Chubb Rock: From Hip Hop To Black Health

Chubb Rock

Chubb Rock 2016/Photo: Jason Davis/Getty Images for National Museum of African American Music

When the beat drops followed by the melodic, “Go, go, go, go…,” you cannot control your hands or feet! Even the rhythmless nation among us finds a way to look like seasoned vets on the dancefloor. However, if we silenced the beat of the smash hit, “Treat ‘Em Right,” we would hear a timeless lesson from a hip-hop pioneer on the annals of Blackness. Chubb Rock, born Richard Simpson, narrated the struggle, soul and strength of Black America through his music. In “Treat ‘Em Right” he invoked the name of a young boy whose story is far too familiar today:

Leave the knife and the gun in the store

And ignore temptation, sent by the nation

Racial gain causes pain; need a new rep

In your hearts and minds never forget Yusef
Hawkins

Yusef Hawkins. I will write his name again. Yusef Hawkins. He was a 16 year-old Black boy who was killed in 1989 by a vicious mob of white teens who believed Hawkins or one of his friends had been dating a white girl in their neighborhood. The gang of up to 30 youth used a 1982 Pontiac that was for sale to lure and subsequently violently blindside Hawkins and his two friends.

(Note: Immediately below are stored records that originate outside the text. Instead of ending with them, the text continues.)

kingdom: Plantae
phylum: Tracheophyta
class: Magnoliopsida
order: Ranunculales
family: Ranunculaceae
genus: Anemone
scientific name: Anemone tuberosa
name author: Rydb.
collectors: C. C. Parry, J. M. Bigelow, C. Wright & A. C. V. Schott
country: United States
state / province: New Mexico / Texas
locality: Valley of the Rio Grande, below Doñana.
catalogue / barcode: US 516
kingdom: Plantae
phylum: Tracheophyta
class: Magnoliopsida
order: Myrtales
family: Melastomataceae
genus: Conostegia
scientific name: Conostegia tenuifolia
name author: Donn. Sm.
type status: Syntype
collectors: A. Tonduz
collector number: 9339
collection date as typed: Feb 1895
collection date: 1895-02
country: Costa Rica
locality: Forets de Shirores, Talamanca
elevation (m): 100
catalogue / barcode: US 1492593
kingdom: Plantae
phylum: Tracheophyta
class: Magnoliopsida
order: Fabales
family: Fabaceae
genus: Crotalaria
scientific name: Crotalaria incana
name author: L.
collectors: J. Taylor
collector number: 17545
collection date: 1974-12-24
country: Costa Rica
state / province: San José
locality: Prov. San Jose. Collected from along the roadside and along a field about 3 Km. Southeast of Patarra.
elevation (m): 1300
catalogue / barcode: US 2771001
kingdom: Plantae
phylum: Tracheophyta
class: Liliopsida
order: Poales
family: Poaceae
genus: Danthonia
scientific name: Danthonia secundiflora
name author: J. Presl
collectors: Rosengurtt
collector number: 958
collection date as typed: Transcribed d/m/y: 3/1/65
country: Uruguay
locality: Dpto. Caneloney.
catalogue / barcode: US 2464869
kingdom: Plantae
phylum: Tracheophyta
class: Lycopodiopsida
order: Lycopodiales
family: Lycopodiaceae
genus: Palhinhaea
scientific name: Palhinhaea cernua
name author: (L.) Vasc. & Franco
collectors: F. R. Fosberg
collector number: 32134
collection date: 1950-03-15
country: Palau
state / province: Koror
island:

Hawkins died of two gunshot wounds to the chest. He was the third Black person killed by white gangs in New York City in the 1980s.

“Yusef was our Trayvon Martin of the time. Things haven’t changed in that time between that and Trayvon,” Chubb Rock told me during our recent interview.

The Politics of Black Health

Today, Chubb Rock is still fighting for issues in the Black community. He’s turned his eyes and heart toward health equity. “Most health situations and diseases are treatable and reversible. Our society is really setting us up: criminal justice system, child support, education,” he says. “Health is another form of eradication, except for this front, we have control.”

The lack of access to healthy foods contributes greatly to the not so accidental health disparities epidemic. Obesity, diabetes, high blood pressure, and many other chronic illnesses complicate living well. The Black community confronts these health issues at an earlier age.

“We have a breakfast issue,” Chubb laments when talking about current school lunch programs. “I speak at schools and kids are falling asleep because they’re hungry and when they do eat it’s not enough.”

Governmental programs may help provide some relief but we need to revive our community’s organization to fix at least this problem. Chubb explained, “The Black Panther party was so important to our neighborhoods because of their breakfast program. If you don’t do it, who do you expect to do it? Energy equals focus.”